A very special photo of the extremely powerful fire water that is Special Brew.

Recommended to drink only a night time as one could be comatosed very quickly if indulging at lunch time.  :Smile: 

This is for you Begbie.   Cheers

----------


## terry57

Ok,  that was the Perhintians Islands in the far north east corner of Malaysia on the Thai border and i hope you enjoyed the tour.

We are now at Kota Bharu train station at 6.00am in the morning and have a 6 hour train ride on the jungle train traveling through the Rain Forest.   :Smile: 

Our destination is Jerantut and this is closest town to the Taman Negara National Park.

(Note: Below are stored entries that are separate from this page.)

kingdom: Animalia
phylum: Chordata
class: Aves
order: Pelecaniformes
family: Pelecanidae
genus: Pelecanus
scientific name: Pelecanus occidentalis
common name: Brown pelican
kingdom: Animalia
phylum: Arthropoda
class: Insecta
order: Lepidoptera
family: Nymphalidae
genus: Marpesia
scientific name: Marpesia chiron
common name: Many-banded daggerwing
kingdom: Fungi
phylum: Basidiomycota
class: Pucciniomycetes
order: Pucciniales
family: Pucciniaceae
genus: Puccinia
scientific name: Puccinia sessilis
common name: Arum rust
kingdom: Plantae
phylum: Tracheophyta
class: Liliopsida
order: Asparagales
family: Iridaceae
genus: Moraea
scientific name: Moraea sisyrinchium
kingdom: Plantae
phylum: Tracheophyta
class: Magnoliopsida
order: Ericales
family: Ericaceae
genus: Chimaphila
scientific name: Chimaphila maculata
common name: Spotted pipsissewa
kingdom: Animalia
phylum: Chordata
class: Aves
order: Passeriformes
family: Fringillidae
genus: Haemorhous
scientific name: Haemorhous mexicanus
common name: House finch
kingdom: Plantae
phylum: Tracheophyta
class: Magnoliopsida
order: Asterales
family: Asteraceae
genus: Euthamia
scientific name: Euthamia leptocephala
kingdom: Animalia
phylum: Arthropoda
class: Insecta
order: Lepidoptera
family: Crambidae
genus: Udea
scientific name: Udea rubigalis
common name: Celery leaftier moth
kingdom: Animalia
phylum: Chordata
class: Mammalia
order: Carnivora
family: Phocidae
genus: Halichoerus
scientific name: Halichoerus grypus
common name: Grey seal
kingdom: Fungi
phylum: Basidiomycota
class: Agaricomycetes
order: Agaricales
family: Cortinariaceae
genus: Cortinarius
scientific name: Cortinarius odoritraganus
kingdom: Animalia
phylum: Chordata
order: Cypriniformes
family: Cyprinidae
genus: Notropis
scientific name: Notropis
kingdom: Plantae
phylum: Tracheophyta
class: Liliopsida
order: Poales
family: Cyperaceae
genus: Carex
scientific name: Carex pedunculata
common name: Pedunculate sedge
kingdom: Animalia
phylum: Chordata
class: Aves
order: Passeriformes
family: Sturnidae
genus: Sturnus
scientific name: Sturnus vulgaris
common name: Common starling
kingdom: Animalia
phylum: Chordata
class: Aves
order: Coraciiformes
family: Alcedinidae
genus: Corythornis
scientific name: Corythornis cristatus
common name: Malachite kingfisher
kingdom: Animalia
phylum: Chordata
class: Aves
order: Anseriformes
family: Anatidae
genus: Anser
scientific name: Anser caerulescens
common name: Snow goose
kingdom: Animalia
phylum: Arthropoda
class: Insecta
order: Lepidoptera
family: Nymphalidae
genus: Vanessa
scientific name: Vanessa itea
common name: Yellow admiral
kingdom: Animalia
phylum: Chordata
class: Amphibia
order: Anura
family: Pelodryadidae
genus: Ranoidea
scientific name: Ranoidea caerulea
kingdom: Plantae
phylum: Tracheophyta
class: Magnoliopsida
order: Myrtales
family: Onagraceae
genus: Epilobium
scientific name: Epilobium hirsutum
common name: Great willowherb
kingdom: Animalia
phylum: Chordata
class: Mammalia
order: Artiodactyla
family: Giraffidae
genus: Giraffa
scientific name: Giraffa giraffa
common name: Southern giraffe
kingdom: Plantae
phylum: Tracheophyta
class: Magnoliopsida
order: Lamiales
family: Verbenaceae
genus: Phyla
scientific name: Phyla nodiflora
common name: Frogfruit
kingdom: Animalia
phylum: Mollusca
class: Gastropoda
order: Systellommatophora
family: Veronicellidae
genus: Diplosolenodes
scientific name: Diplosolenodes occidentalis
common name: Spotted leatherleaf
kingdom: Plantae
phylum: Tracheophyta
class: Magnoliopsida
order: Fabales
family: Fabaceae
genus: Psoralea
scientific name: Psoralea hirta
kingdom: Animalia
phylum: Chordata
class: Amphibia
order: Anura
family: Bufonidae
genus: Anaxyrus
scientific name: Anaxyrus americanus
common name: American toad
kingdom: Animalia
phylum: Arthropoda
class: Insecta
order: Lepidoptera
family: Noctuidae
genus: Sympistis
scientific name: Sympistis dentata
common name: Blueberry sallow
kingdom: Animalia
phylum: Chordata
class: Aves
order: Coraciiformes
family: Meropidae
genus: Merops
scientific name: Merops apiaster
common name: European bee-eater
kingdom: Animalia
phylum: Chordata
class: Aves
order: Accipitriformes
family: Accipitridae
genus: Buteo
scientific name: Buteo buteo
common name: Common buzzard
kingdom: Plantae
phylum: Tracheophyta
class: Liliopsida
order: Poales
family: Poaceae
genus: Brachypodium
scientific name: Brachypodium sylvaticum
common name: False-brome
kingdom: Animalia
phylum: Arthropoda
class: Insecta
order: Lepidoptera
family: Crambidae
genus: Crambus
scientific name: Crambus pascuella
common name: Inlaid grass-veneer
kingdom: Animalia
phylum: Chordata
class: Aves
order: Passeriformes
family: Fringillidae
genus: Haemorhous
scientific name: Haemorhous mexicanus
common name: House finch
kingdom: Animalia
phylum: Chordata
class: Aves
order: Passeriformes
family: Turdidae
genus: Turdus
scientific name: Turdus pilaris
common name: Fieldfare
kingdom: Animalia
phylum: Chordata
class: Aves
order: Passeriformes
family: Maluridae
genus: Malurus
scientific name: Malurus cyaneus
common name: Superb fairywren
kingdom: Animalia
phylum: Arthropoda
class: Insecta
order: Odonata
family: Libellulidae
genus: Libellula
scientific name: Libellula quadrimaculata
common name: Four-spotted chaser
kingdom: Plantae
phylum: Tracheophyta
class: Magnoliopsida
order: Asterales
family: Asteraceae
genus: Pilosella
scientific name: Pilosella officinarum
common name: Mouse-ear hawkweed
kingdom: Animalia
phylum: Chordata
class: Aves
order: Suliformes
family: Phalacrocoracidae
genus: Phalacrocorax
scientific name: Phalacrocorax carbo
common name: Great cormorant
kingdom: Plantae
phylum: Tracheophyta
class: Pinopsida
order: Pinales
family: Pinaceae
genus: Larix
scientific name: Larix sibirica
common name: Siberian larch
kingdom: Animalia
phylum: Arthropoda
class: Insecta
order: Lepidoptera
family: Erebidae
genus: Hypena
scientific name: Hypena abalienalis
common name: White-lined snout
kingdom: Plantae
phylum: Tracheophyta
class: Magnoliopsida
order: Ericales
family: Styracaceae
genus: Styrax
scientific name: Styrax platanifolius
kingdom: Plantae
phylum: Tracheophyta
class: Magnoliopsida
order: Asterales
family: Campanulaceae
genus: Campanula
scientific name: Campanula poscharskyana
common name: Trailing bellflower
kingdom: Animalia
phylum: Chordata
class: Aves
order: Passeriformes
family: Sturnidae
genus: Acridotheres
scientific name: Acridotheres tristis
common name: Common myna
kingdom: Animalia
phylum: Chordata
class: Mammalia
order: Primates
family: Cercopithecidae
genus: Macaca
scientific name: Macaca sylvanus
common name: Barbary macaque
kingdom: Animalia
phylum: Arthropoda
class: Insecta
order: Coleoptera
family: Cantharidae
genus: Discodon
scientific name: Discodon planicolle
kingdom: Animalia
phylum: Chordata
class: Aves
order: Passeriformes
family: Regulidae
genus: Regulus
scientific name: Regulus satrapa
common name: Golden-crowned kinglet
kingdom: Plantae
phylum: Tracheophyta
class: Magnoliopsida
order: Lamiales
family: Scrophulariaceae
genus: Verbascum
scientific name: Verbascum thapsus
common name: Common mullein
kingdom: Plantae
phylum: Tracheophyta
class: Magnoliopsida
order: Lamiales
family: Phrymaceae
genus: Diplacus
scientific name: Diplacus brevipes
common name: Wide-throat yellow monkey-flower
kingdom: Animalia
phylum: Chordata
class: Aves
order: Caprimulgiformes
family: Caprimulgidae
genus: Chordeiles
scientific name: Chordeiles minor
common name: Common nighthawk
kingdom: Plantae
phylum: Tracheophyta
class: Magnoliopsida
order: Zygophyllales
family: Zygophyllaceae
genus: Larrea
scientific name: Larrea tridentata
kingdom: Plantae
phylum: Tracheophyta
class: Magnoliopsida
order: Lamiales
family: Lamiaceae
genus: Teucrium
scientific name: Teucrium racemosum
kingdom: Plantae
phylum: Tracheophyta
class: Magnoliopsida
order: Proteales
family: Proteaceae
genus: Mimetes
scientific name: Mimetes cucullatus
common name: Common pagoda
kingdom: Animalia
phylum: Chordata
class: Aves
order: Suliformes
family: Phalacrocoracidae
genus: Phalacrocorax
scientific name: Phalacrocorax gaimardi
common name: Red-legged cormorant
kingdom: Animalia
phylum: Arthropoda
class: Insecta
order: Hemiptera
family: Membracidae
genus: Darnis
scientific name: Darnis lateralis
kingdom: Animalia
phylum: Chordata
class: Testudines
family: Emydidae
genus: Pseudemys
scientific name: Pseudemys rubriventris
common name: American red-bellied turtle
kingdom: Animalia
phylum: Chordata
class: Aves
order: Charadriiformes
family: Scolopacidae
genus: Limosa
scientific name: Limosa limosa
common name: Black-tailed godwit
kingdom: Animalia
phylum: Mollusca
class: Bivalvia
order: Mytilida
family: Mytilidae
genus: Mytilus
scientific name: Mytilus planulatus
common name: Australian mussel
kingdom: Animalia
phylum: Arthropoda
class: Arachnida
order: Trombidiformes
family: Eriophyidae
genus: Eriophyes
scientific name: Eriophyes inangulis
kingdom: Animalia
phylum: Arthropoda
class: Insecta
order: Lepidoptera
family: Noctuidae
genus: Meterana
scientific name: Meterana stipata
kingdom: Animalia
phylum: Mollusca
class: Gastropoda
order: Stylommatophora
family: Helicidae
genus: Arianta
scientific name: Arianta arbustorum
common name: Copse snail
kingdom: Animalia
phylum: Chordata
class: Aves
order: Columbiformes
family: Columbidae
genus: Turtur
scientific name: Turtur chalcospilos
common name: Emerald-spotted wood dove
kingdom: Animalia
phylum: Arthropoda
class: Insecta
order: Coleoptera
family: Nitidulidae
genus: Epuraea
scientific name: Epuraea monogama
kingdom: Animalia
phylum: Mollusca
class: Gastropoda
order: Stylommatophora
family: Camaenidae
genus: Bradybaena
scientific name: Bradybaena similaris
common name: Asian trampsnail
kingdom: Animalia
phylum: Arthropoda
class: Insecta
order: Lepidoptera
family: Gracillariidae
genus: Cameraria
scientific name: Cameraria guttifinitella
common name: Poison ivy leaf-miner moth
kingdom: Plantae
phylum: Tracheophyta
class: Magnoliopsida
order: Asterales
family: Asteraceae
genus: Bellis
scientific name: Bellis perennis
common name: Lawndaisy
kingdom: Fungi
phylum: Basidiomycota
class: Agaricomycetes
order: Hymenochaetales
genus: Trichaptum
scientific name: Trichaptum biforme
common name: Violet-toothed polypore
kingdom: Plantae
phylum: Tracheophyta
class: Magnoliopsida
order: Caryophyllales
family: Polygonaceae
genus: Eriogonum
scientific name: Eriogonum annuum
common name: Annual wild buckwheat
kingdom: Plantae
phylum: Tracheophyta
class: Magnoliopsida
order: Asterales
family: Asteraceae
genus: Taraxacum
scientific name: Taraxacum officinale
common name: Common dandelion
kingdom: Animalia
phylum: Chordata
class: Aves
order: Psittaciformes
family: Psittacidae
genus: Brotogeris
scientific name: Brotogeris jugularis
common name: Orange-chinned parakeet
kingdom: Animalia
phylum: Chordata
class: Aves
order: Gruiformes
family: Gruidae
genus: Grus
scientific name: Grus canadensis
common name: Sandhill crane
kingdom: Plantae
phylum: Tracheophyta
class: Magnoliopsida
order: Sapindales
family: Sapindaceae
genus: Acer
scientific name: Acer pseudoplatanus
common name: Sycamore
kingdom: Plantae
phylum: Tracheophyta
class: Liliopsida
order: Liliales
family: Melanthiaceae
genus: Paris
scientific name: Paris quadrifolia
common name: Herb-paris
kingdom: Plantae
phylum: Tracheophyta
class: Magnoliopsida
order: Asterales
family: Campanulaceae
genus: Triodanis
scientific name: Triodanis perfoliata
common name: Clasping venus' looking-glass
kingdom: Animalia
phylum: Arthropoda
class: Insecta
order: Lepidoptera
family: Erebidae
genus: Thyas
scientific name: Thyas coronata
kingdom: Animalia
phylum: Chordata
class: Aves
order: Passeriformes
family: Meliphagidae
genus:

Ill post a thread on this in the future .

cheers.

----------


## English Noodles

Very nice, looked like a great trip mate. A couple of friends went there last year and said it was stunning and highly recomended it. I will have to give it a bash.

Keep up the good work.

Noodles.

BTW. Yeh i got your e-mail.

----------


## gos

Thanks terry great thread and pics I noticed nobody wearing life jackets on the boat(see sign)

----------


## codefreeze

Thanks for that post Terry. Those pics certainly brought back some fantastic memories - wonderful stuff. I did a route similar to you - I even recognise that boat that took you out to Perhentian!  :Smile: 

I stayed at Arwana Eco resort on Perhentian Besar. The place needed a little TLC but the attached dive shop was fantastic - the dive trips were world class.

Had a great time in Malaysia - I would probably rather go back there or to Philippines than to Thailand these days, but that's just me  :Smile:  

Cheers again!

----------


## alexiajeorge

Okay, I am 30 years old. I have just completed a Contiki tour and loved it. Although I want to go back to Europe, I was hoping to get a tour company that had more people on the tour in their 30s. All information would be appreciated. I would be travelling from North America. What is a company that provides good European tours for people in their 30s? Can you help me with your great answers?

----------


## hillbilly

This trip report had escaped my attention. 

Amazing pics and thoughts terry57! Well done!  :Smile:

----------


## sunsetter

great stuff , looks like its wortha visit for those beaches, cool thead :goldcup:

----------